The surprise jump in prices challenges expectations from economists and the Federal Reserve that inflation is under control.
But some analysts said the increase may be a one-month quirk.
"The November increases in producer prices should not be viewed with alarm, because of past monthly declines," said Peter Morici, economist at the University of Maryland.
"Over the last year, producer prices, including food and energy, have risen only 0.9 percent, and consumer price inflation is likely to moderate through the early months of 2007."
Because the PPI fell 1.6 percent in October, some said the latest report simply smoothes out the bumps.

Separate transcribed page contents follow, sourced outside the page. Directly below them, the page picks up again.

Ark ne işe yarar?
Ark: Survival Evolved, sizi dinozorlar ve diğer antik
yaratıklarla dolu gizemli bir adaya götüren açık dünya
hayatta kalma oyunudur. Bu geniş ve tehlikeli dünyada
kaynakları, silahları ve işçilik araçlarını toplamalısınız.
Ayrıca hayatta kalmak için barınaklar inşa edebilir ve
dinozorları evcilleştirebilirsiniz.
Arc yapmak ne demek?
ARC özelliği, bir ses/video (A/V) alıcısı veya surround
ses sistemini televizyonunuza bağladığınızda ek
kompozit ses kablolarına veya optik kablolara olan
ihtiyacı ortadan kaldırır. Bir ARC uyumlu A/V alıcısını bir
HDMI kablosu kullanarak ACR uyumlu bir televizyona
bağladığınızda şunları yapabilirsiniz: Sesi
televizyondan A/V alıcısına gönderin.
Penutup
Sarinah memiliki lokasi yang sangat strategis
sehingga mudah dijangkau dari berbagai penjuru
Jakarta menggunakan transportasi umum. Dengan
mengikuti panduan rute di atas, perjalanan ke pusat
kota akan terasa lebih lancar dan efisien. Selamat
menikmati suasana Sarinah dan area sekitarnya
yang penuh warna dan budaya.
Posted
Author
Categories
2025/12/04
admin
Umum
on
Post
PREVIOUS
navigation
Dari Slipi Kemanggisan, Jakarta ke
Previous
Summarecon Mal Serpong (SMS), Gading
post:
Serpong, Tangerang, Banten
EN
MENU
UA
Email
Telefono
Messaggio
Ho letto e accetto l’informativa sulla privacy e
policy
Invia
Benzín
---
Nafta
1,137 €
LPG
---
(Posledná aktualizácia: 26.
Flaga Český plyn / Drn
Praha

"The two months are best viewed as a net 0.4 percent increase, or about 0.2 percent per month," said analysts at Briefing.com. "This doesn't change the overall outlook for consumer inflation."
The latest report showed energy prices rose 6.1 percent in the month, the sharpest gain since February 2003, just before the US-led invasion of Iraq. Within the sector, gasoline prices rose 17.9 percent, the biggest increase since June 2000.
Light truck prices rose a record 13.7 percent, shattering the prior record set in July 1980, when truck prices rose 4.9 percent.
Intermediate goods, which are partially processed materials, rose 0.7 percent in the month, the sharpest rise since May.
The PPI report is one factor considered by the Federal Reserve, which has held its base rate steady since August but has warned it may hike rates again if inflation remains a problem.
Some analysts say the Fed is in a bind because inflation remains troublesome despite soft economic growth.
But Stephen Gallagher at Societe Generale said that the PPI report was skewed by energy costs and auto prices at the wholesale level that may not affect consumers.
"Auto and light truck prices are soft at the consumer level and will remain soft for some time as auto companies work down currently excessive inventory positions," he said.
"The core we should be watching is ex-motor vehicles at 0.2 percent," he said. "This is what the Fed will consider and the Fed will view auto prices as tame."